Five middle grade authors, whose books were selected for the Buzz Panel, talk about their inspiration.

Marie Miranda Cruz

Everlasting Nora (Tor/Starscape, Oct.)

“My novel is about a girl who lives among the squatters in a Manila cemetery, longing to have a real home again and go back to school. When her mother, who has a gambling addiction, goes missing, Nora’s friends and neighbors rally around her, and she discovers the strength to find her mother.

“My inspiration came from an article I read about a missionary who met a girl in the Philippines whose mother had abandoned her in the cemetery. I was so moved by her plight, and thought a lot about her and so many like her. I live in California, but I grew up in the Philippines, and it wasn’t until I had children of my own that I realized there are so few children’s books that mirror the lives of Filipino-American children. I wanted to change that.”

Mark Tatulli

Short and Skinny (Little, Brown, Oct.)

“This is my graphic novel memoir of the summer of 1977, when I was going into eighth grade. I was tired of being bullied, and so, determined to bulk up and get taller, I used mail-order gimmicks from my comic books. But then Star Wars came out and changed my life in a way I never saw coming. I was inspired to create my own version of the movie on paper, and in doing so found my confidence.

“I hope my struggle for confidence resonates with readers who feel like they, too, are coming up short, and shows them that clarity and purpose can arrive when they least expect it. What surprised me most about examining my middle grade years was my cathartic reaction to things I hadn’t thought about in a very, very long time.”

Patti Kim

I’m Ok (Atheneum, Oct.)

“Ok Lee is one stressed-out boy. After he loses his father to a freak accident, his mother must take on multiple jobs. Ok tries to help out by starting a hair-braiding business. Then Ok’s mother starts dating a man with a shady reputation, and life gets way more complicated than Ok can handle.

“In middle school, I braided hair, and it gave me a sense of identity, purpose, and belonging. Those memories, I realized, held rich fiction potential. And what if the hair braider were a boy? Onto the benign scene of one kid braiding another’s hair, I painted a backdrop of struggling with poverty, coping with death, searching for belonging, and being an immigrant. Immigrant stories never cease to inspire me. It’s my own family’s story. They are stories of obstacles being transformed into opportunities.”

Molly Brooks

Sanity & Tallulah, Book 1 (Disney-Hyperion, Oct.)

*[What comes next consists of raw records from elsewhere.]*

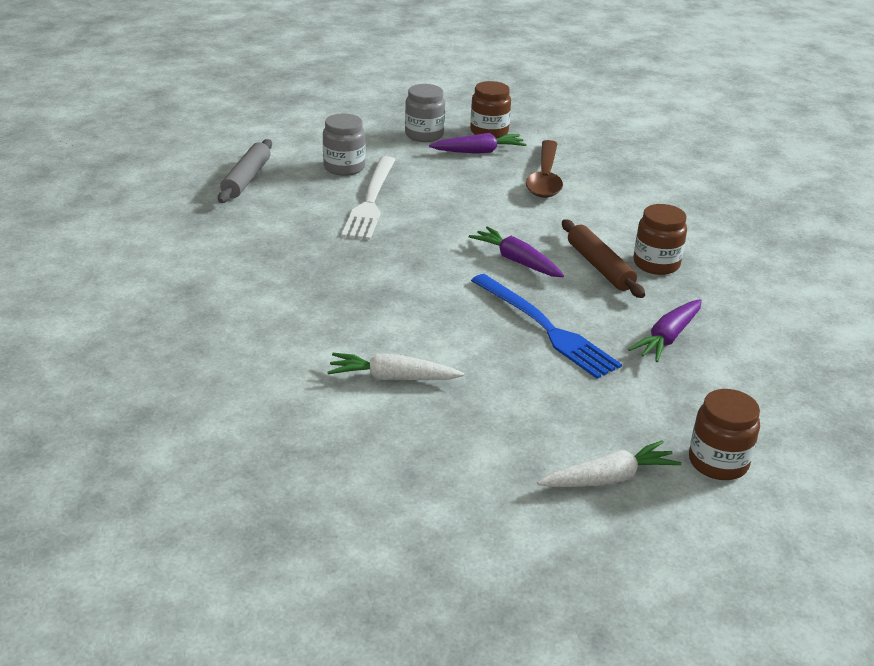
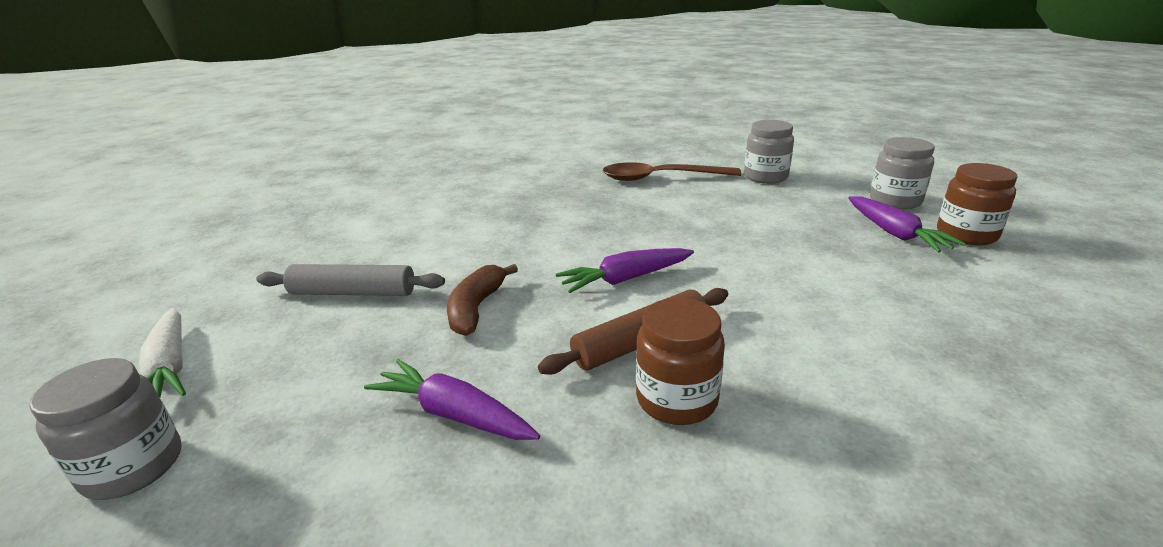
camera: 85 degrees right, 5 degrees down
grey rolling pin [218,139,272,203] -> grey rolling pin moved to [256,264,445,296]
white carrot [327,353,464,380] -> none
white fork [341,156,396,240] -> none
purple carrot [469,226,564,277] -> purple carrot turned 150 degrees counterclockwise [556,248,694,293]
blue fork [471,274,622,379] -> brown banana [447,264,518,336]
brown spoon [526,140,563,198] -> brown spoon moved to [602,162,741,181]
brown jar [689,389,760,480] -> grey jar [29,358,182,500]

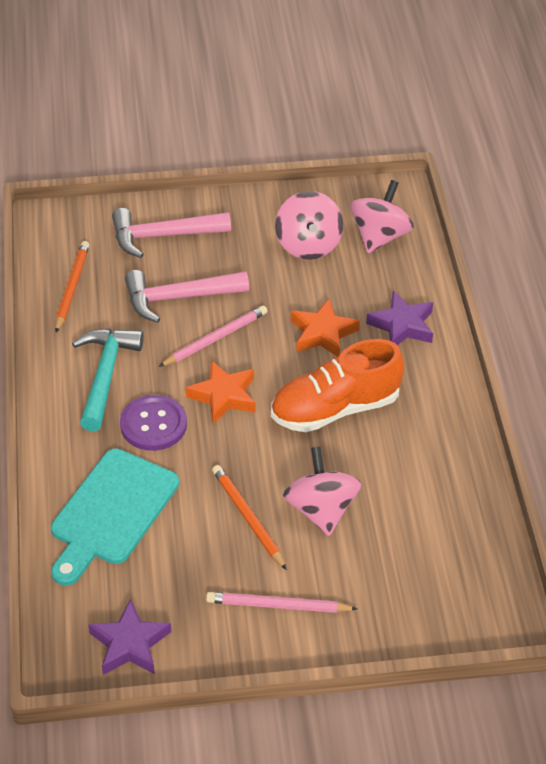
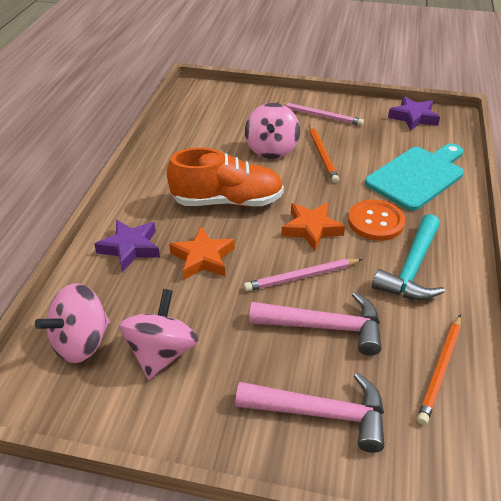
camera: 160 degrees left, 5 degrees down
purple button [120,395,187,451] -> orange button [348,200,405,241]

“Sanity and Tallulah live on a space station and are constantly getting into weird trouble. In this book, Sanity’s latest science project (a three-headed kitten) escapes from the laboratory and causes mayhem. The characters originated in a zine I made with my friend Andrea Tsurumi a few years ago. I envisioned Sanity and Tallulah as a kind of Nancy Drew/Star Trek/buddy-cop mashup: close friends who banter and bicker and work together to find clever solutions to problems—some of which they’ve caused themselves.

“I love telling stories. Nothing gives me joy like designing the puzzle of a plot and the careful trail of imagery that will guide readers through it. Creating my first graphic novel was a lot of work and at times super frustrating, and I hope I get to keep doing it forever.”

Damien Love

Monstrous Devices (Viking, Nov.)

“In this old-school adventure tinged with magic and the macabre, Alex, a 12-year-old in a humdrum British town, receives an old tin robot from his globe-trotting grandfather. He quickly realizes there’s something different about this toy. And possibly deadly. Soon, he and his grandfather are on a breakneck chase through a snowy Europe, pursued by assassins of various kinds.

“There were two key inspirations. I got thinking about the books, comics, TV shows, [and] movies I loved as a kid. And I remember trying to write stories something like this story at the kitchen table when I was eight, but I got distracted for 30-odd years. Monstrous Devices traveled a long road before finding a publisher, but it found absolutely the perfect publisher in the end. I’m from Glasgow, and we have a saying in Scotland: ‘Whit’s fur ye’ll no go by ye,’ which roughly translates as que sera sera.”